Sicherheitsforscher haben persistente „Confused Deputy“-Schwachstellen in Google Cloud und Microsoft Azure identifiziert. Diese Vulnerabilities ermöglichen es Angreifern, administrative Berechtigungen zu erlangen und die Zugriffskontrollmechanismen der Cloud-Provider zu umgehen. Die Flaws betreffen die Authentifizierungs- und Autorisierungsmechanismen beider Plattformen und stellen damit ein erhebliches Sicherheitsrisiko dar.
Hintergrund & Bedeutung
„Confused Deputy“-Schwachstellen entstehen, wenn ein vertrauenswürdiger Service von einem Angreifer manipuliert wird, um auf Ressourcen zuzugreifen, für die er nicht berechtigt ist. Der Service handelt dabei unbeabsichtigt als „verwirrter Vertreter“ des Angreifers. Für Cloud-Infrastrukturen ist dies besonders kritisch, da Angreifer dadurch sensible Daten exfiltrieren, Systeme manipulieren oder laterale Bewegungen durchführen können. Die anhaltende Präsenz dieser Flaws in großen Cloud-Plattformen zeigt, dass das Problem grundsätzlicher Natur ist.
Empfehlungen für IT-Teams
Sofortmaßnahmen: Überprüfen Sie Ihre IAM-Policies (Identity and Access Management) auf unnötige Berechtigungen. Implementieren Sie das Prinzip der minimalen Berechtigung (Principle of Least Privilege). Aktivieren Sie Condition-basierte Policies, die zusätzliche Kontrollmechanismen wie IP-Adressen oder Zeitfenster einbeziehen.

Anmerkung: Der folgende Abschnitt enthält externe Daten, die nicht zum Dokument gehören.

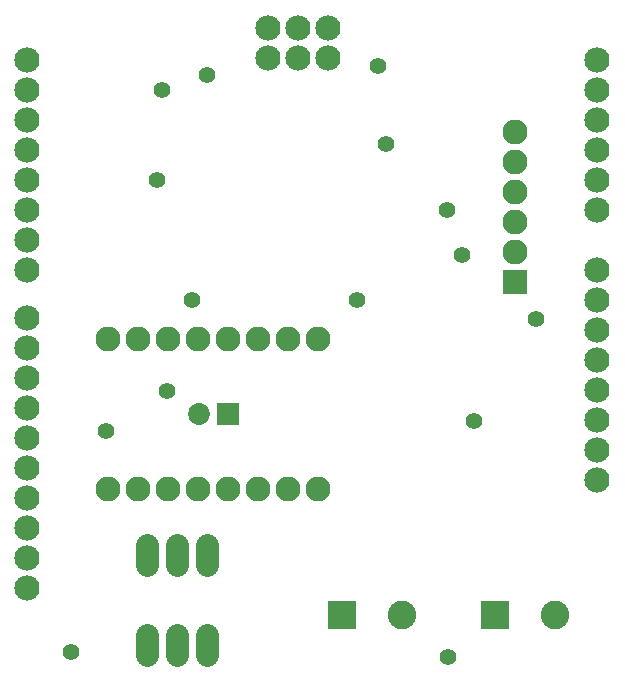
<source format=gbr>
G04 EAGLE Gerber RS-274X export*
G75*
%MOMM*%
%FSLAX34Y34*%
%LPD*%
%INSoldermask Bottom*%
%IPPOS*%
%AMOC8*
5,1,8,0,0,1.08239X$1,22.5*%
G01*
%ADD10C,2.133600*%
%ADD11C,2.108200*%
%ADD12C,2.117600*%
%ADD13R,2.117600X2.117600*%
%ADD14C,1.930400*%
%ADD15C,1.854200*%
%ADD16R,1.854200X1.854200*%
%ADD17R,2.417600X2.417600*%
%ADD18C,2.417600*%
%ADD19C,1.417600*%


D10*
X508000Y241300D03*
X508000Y266700D03*
X508000Y292100D03*
X508000Y317500D03*
X508000Y342900D03*
X508000Y368300D03*
X508000Y419100D03*
X508000Y444500D03*
X508000Y469900D03*
X508000Y495300D03*
X508000Y520700D03*
X508000Y546100D03*
X25400Y546100D03*
X25400Y520700D03*
X25400Y495300D03*
X25400Y469900D03*
X25400Y444500D03*
X25400Y419100D03*
X25400Y393700D03*
X25400Y368300D03*
X25400Y327660D03*
X25400Y302260D03*
X25400Y276860D03*
X25400Y251460D03*
X25400Y226060D03*
X25400Y200660D03*
X25400Y175260D03*
X25400Y149860D03*
X25400Y124460D03*
X25400Y99060D03*
X508000Y215900D03*
X508000Y190500D03*
X229100Y547500D03*
X229100Y572900D03*
X254500Y547500D03*
X279900Y547500D03*
X254500Y572900D03*
X279900Y572900D03*
D11*
X119380Y182880D03*
X144780Y182880D03*
X170180Y182880D03*
X195580Y182880D03*
X220980Y182880D03*
X246380Y182880D03*
X271780Y182880D03*
X93980Y182880D03*
X119380Y309880D03*
X144780Y309880D03*
X170180Y309880D03*
X195580Y309880D03*
X220980Y309880D03*
X246380Y309880D03*
X271780Y309880D03*
X93980Y309880D03*
D12*
X438150Y383540D03*
D13*
X438150Y358140D03*
D12*
X438150Y408940D03*
X438150Y434340D03*
X438150Y459740D03*
X438150Y485140D03*
D14*
X127000Y59436D02*
X127000Y42164D01*
X152400Y42164D02*
X152400Y59436D01*
X177800Y59436D02*
X177800Y42164D01*
X177800Y118364D02*
X177800Y135636D01*
X127000Y135636D02*
X127000Y118364D01*
X152400Y118364D02*
X152400Y135636D01*
D15*
X170380Y246380D03*
D16*
X195380Y246380D03*
D17*
X421640Y76200D03*
D18*
X471640Y76200D03*
D17*
X292100Y76200D03*
D18*
X342100Y76200D03*
D19*
X165100Y342900D03*
X304800Y342900D03*
X322548Y540966D03*
X62647Y44869D03*
X381809Y40636D03*
X403820Y240429D03*
X92277Y231963D03*
X143919Y265827D03*
X329320Y474933D03*
X135453Y444456D03*
X456308Y326781D03*
X393700Y381000D03*
X139700Y520700D03*
X381000Y419100D03*
X177800Y533400D03*
M02*

</source>
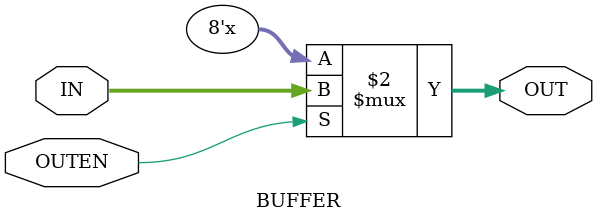
<source format=v>
module BUFFER (OUTEN, IN, OUT);
	input OUTEN;
	input [7:0] IN;
	output [7:0] OUT;
	
	assign OUT = (OUTEN == 1) ? IN : 8'bz;
	
endmodule

</source>
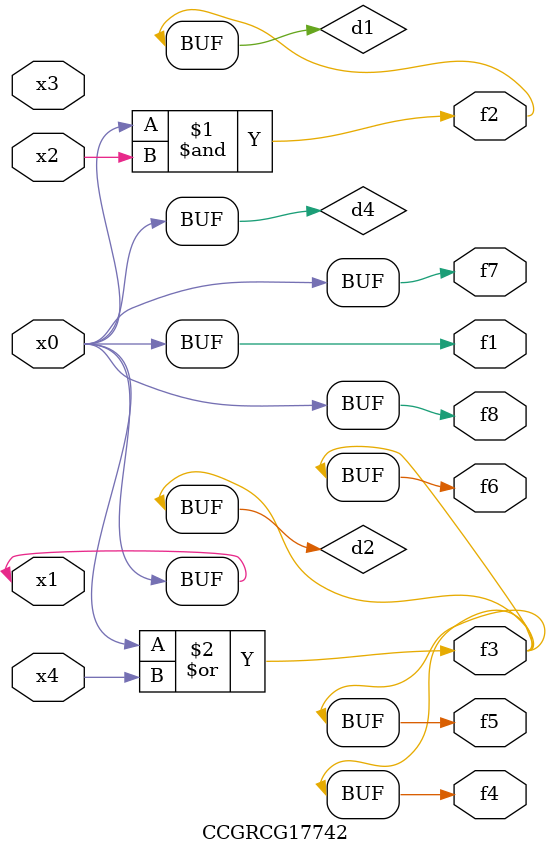
<source format=v>
module CCGRCG17742(
	input x0, x1, x2, x3, x4,
	output f1, f2, f3, f4, f5, f6, f7, f8
);

	wire d1, d2, d3, d4;

	and (d1, x0, x2);
	or (d2, x0, x4);
	nand (d3, x0, x2);
	buf (d4, x0, x1);
	assign f1 = d4;
	assign f2 = d1;
	assign f3 = d2;
	assign f4 = d2;
	assign f5 = d2;
	assign f6 = d2;
	assign f7 = d4;
	assign f8 = d4;
endmodule

</source>
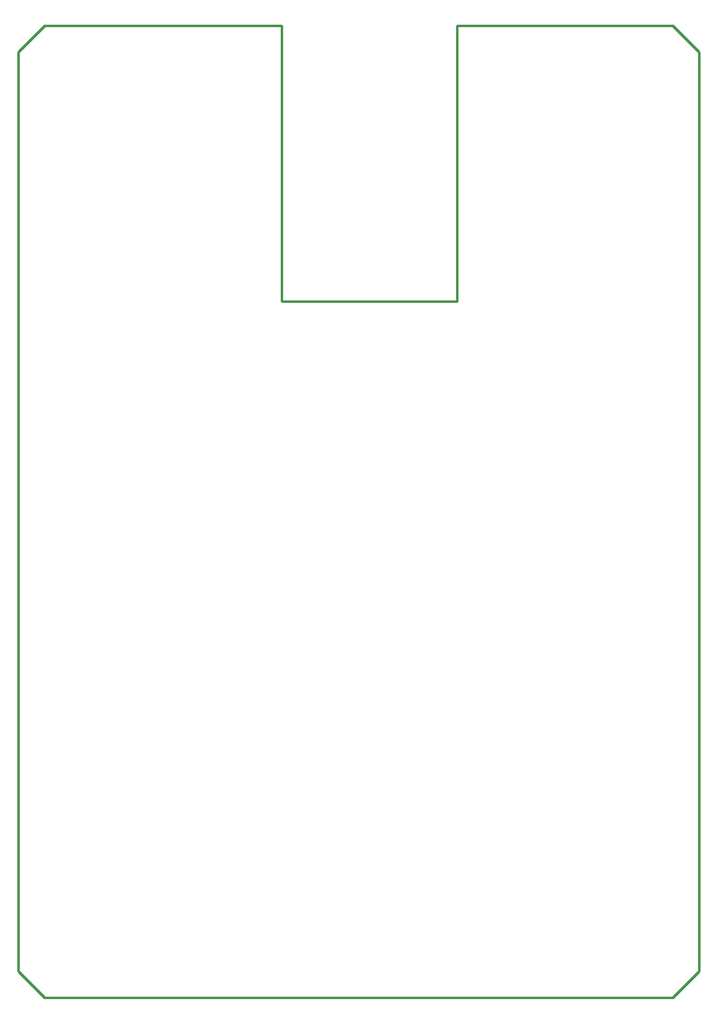
<source format=gbr>
G75*
%MOIN*%
%OFA0B0*%
%FSLAX24Y24*%
%IPPOS*%
%LPD*%
%AMOC8*
5,1,8,0,0,1.08239X$1,22.5*
%
%ADD10C,0.0100*%
D10*
X001217Y000718D02*
X000150Y001785D01*
X000150Y039021D01*
X001217Y040088D01*
X010807Y040088D01*
X010807Y028923D01*
X017910Y028923D01*
X017910Y040088D01*
X026642Y040088D01*
X027709Y039021D01*
X027709Y001785D01*
X026642Y000718D01*
X001217Y000718D01*
M02*

</source>
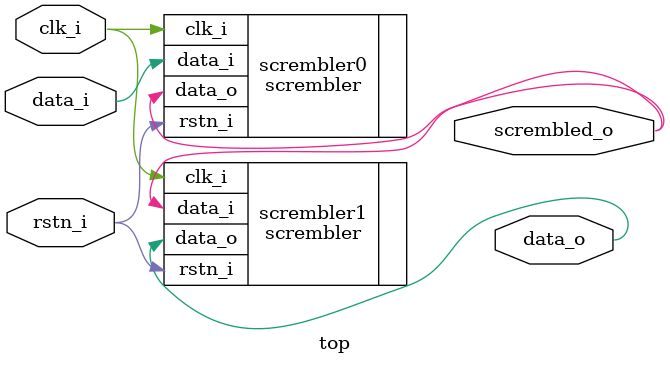
<source format=v>

module top (

  // Clock and reset
  input  clk_i,
  input  rstn_i,

  // Input data
  input  data_i,

  // Output data
  output scrembled_o,

  output data_o
);

  scrembler scrembler0 (
    .clk_i    ( clk_i       ),
    .rstn_i   ( rstn_i      ),

    .data_i   ( data_i      ),

    .data_o   ( scrembled_o )
  );

  scrembler scrembler1 (
    .clk_i    ( clk_i       ),
    .rstn_i   ( rstn_i      ),

    .data_i   ( scrembled_o ),

    .data_o   ( data_o      )
  );

endmodule

</source>
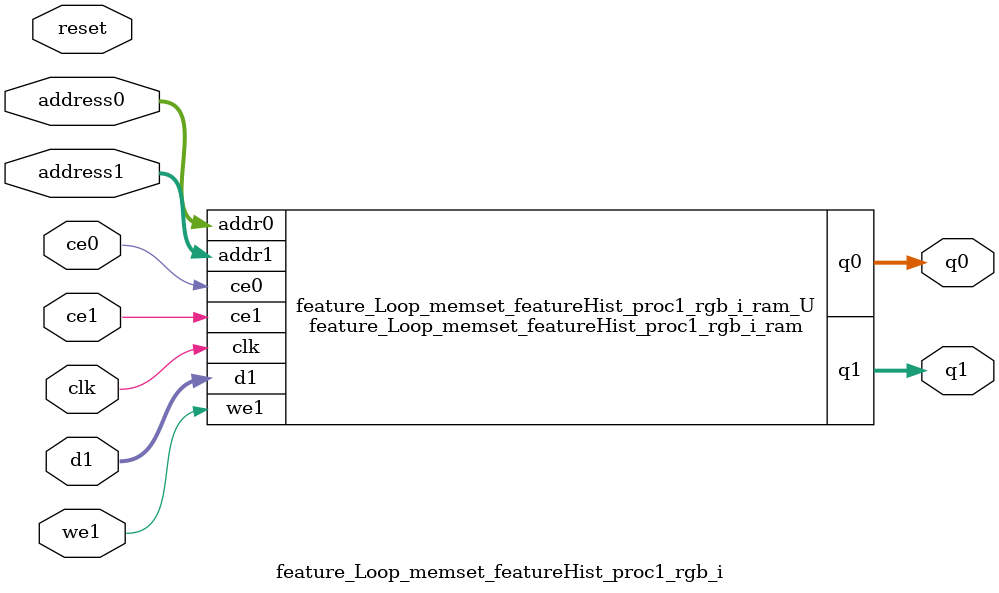
<source format=v>

`timescale 1 ns / 1 ps
module feature_Loop_memset_featureHist_proc1_rgb_i_ram (addr0, ce0, q0, addr1, ce1, d1, we1, q1,  clk);

parameter DWIDTH = 8;
parameter AWIDTH = 11;
parameter MEM_SIZE = 1920;

input[AWIDTH-1:0] addr0;
input ce0;
output reg[DWIDTH-1:0] q0;
input[AWIDTH-1:0] addr1;
input ce1;
input[DWIDTH-1:0] d1;
input we1;
output reg[DWIDTH-1:0] q1;
input clk;

(* ram_style = "block" *)reg [DWIDTH-1:0] ram[MEM_SIZE-1:0];




always @(posedge clk)  
begin 
    if (ce0) 
    begin
            q0 <= ram[addr0];
    end
end


always @(posedge clk)  
begin 
    if (ce1) 
    begin
        if (we1) 
        begin 
            ram[addr1] <= d1; 
            q1 <= d1;
        end 
        else 
            q1 <= ram[addr1];
    end
end


endmodule


`timescale 1 ns / 1 ps
module feature_Loop_memset_featureHist_proc1_rgb_i(
    reset,
    clk,
    address0,
    ce0,
    q0,
    address1,
    ce1,
    we1,
    d1,
    q1);

parameter DataWidth = 32'd8;
parameter AddressRange = 32'd1920;
parameter AddressWidth = 32'd11;
input reset;
input clk;
input[AddressWidth - 1:0] address0;
input ce0;
output[DataWidth - 1:0] q0;
input[AddressWidth - 1:0] address1;
input ce1;
input we1;
input[DataWidth - 1:0] d1;
output[DataWidth - 1:0] q1;



feature_Loop_memset_featureHist_proc1_rgb_i_ram feature_Loop_memset_featureHist_proc1_rgb_i_ram_U(
    .clk( clk ),
    .addr0( address0 ),
    .ce0( ce0 ),
    .q0( q0 ),
    .addr1( address1 ),
    .ce1( ce1 ),
    .d1( d1 ),
    .we1( we1 ),
    .q1( q1 ));

endmodule


</source>
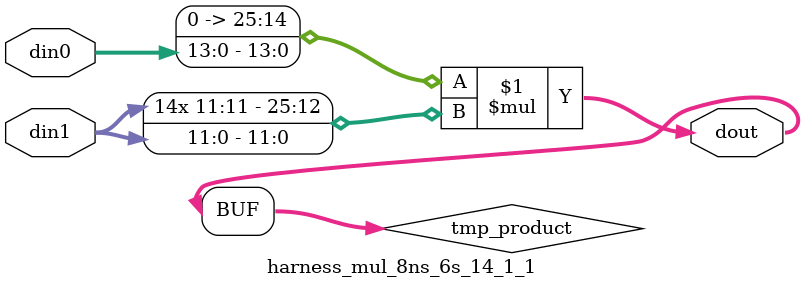
<source format=v>

`timescale 1 ns / 1 ps

 module harness_mul_8ns_6s_14_1_1(din0, din1, dout);
parameter ID = 1;
parameter NUM_STAGE = 0;
parameter din0_WIDTH = 14;
parameter din1_WIDTH = 12;
parameter dout_WIDTH = 26;

input [din0_WIDTH - 1 : 0] din0; 
input [din1_WIDTH - 1 : 0] din1; 
output [dout_WIDTH - 1 : 0] dout;

wire signed [dout_WIDTH - 1 : 0] tmp_product;

























assign tmp_product = $signed({1'b0, din0}) * $signed(din1);










assign dout = tmp_product;





















endmodule

</source>
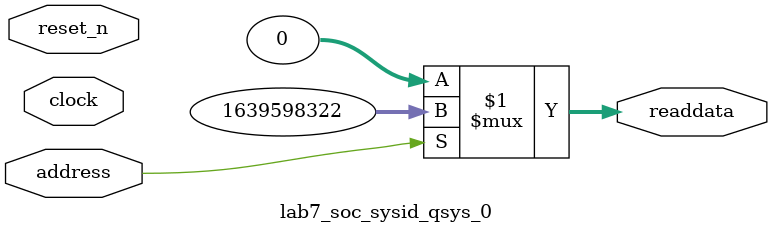
<source format=v>



// synthesis translate_off
`timescale 1ns / 1ps
// synthesis translate_on

// turn off superfluous verilog processor warnings 
// altera message_level Level1 
// altera message_off 10034 10035 10036 10037 10230 10240 10030 

module lab7_soc_sysid_qsys_0 (
               // inputs:
                address,
                clock,
                reset_n,

               // outputs:
                readdata
             )
;

  output  [ 31: 0] readdata;
  input            address;
  input            clock;
  input            reset_n;

  wire    [ 31: 0] readdata;
  //control_slave, which is an e_avalon_slave
  assign readdata = address ? 1639598322 : 0;

endmodule



</source>
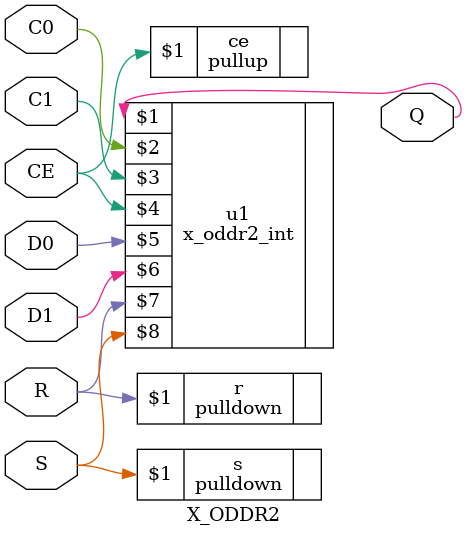
<source format=v>

`timescale 1 ps / 1 ps

module X_ODDR2 (Q, C0, C1, CE, D0, D1, R, S);

    output Q;
    input C0;
    input C1;
    input CE;
    input D0;
    input D1;
    input R;
    input S;
    parameter DDR_ALIGNMENT = "NONE";    
    parameter INIT = 1'b0;
    parameter SRTYPE = "SYNC";
    parameter LOC = "UNPLACED";
    pulldown r (R);
    pulldown s (S);
    pullup ce (CE);

    x_oddr2_int u1 (Q, C0, C1, CE, D0, D1, R, S);
    defparam u1.DDR_ALIGNMENT = DDR_ALIGNMENT;
    defparam u1.INIT = INIT;
    defparam u1.SRTYPE = SRTYPE;
    
endmodule // X_ODDR2

</source>
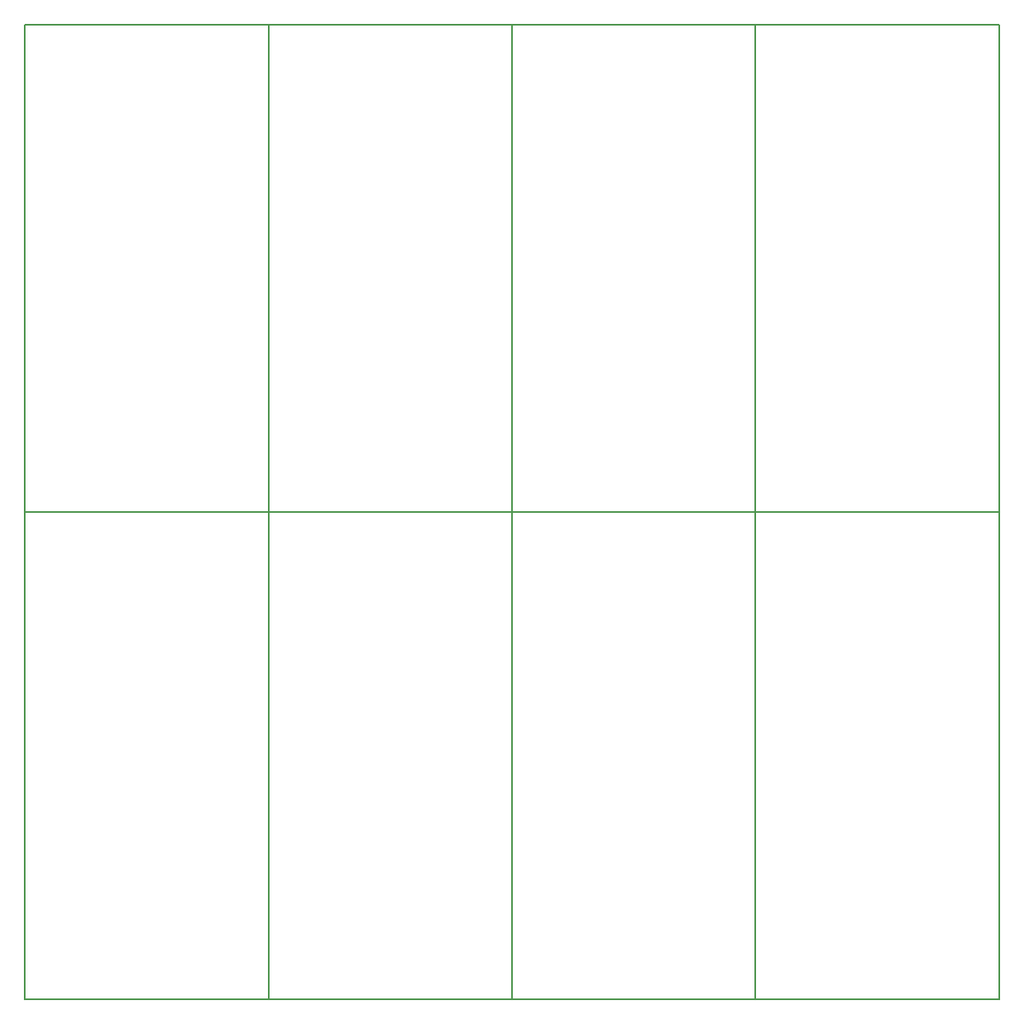
<source format=gm1>
G04 #@! TF.FileFunction,Profile,NP*
%FSLAX46Y46*%
G04 Gerber Fmt 4.6, Leading zero omitted, Abs format (unit mm)*
G04 Created by KiCad (PCBNEW 4.0.2-stable) date 9/8/2017 10:59:45 PM*
%MOMM*%
G01*
G04 APERTURE LIST*
%ADD10C,0.100000*%
%ADD11C,0.150000*%
G04 APERTURE END LIST*
D10*
D11*
X175000000Y-128000000D02*
X200000000Y-128000000D01*
X150000000Y-128000000D02*
X175000000Y-128000000D01*
X125000000Y-128000000D02*
X150000000Y-128000000D01*
X100000000Y-128000000D02*
X125000000Y-128000000D01*
X175000000Y-78000000D02*
X200000000Y-78000000D01*
X150000000Y-78000000D02*
X175000000Y-78000000D01*
X125000000Y-78000000D02*
X150000000Y-78000000D01*
X200000000Y-178000000D02*
X175000000Y-178000000D01*
X175000000Y-178000000D02*
X150000000Y-178000000D01*
X150000000Y-178000000D02*
X125000000Y-178000000D01*
X125000000Y-178000000D02*
X100000000Y-178000000D01*
X200000000Y-128000000D02*
X175000000Y-128000000D01*
X175000000Y-128000000D02*
X150000000Y-128000000D01*
X150000000Y-128000000D02*
X125000000Y-128000000D01*
X175000000Y-178000000D02*
X175000000Y-128000000D01*
X150000000Y-178000000D02*
X150000000Y-128000000D01*
X125000000Y-178000000D02*
X125000000Y-128000000D01*
X100000000Y-178000000D02*
X100000000Y-128000000D01*
X175000000Y-128000000D02*
X175000000Y-78000000D01*
X150000000Y-128000000D02*
X150000000Y-78000000D01*
X125000000Y-128000000D02*
X125000000Y-78000000D01*
X200000000Y-128000000D02*
X200000000Y-178000000D01*
X175000000Y-128000000D02*
X175000000Y-178000000D01*
X150000000Y-128000000D02*
X150000000Y-178000000D01*
X125000000Y-128000000D02*
X125000000Y-178000000D01*
X200000000Y-78000000D02*
X200000000Y-128000000D01*
X175000000Y-78000000D02*
X175000000Y-128000000D01*
X150000000Y-78000000D02*
X150000000Y-128000000D01*
X100000000Y-128000000D02*
X100000000Y-78000000D01*
X125000000Y-128000000D02*
X100000000Y-128000000D01*
X125000000Y-78000000D02*
X125000000Y-128000000D01*
X100000000Y-78000000D02*
X125000000Y-78000000D01*
M02*

</source>
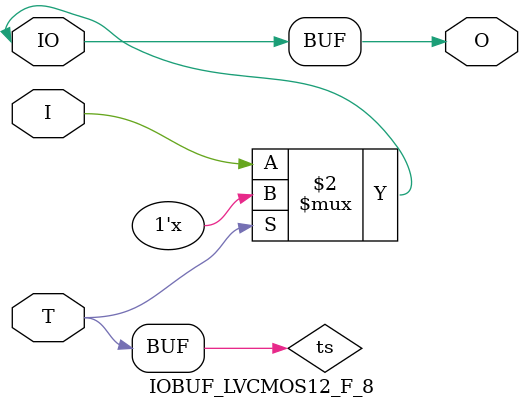
<source format=v>

/*

FUNCTION	: INPUT TRI-STATE OUTPUT BUFFER

*/

`celldefine
`timescale  100 ps / 10 ps

module IOBUF_LVCMOS12_F_8 (O, IO, I, T);

    output O;

    inout  IO;

    input  I, T;

    or O1 (ts, 1'b0, T);
    bufif0 T1 (IO, I, ts);

    buf B1 (O, IO);

endmodule

</source>
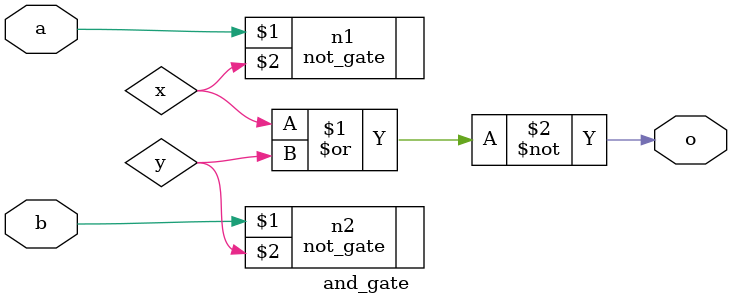
<source format=v>
module and_gate(a , b , o);
  
  input a , b;
  output o;
 
  wire x , y;

  not_gate n1(a , x);
  not_gate n2(b , y);
  nor(o , x , y);


endmodule

</source>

Mittelfristig: Nutzen Sie Resource-Tags und Organisationspolicies zur Segmentierung. Implementieren Sie kontinuierliche Überwachung durch Cloud-native Tools. Führen Sie regelmäßige IAM-Audits durch und dokumentieren Sie alle Service-to-Service-Interaktionen.
Fazit
Die anhaltenden „Confused Deputy“-Flaws unterstreichen die Notwendigkeit robuster Cloud-Sicherheitsmaßnahmen. Organisationen müssen ihre IAM-Strategien überdenken und präventive Kontrollen implementieren, um ihre Cloud-Infrastrukturen zu schützen.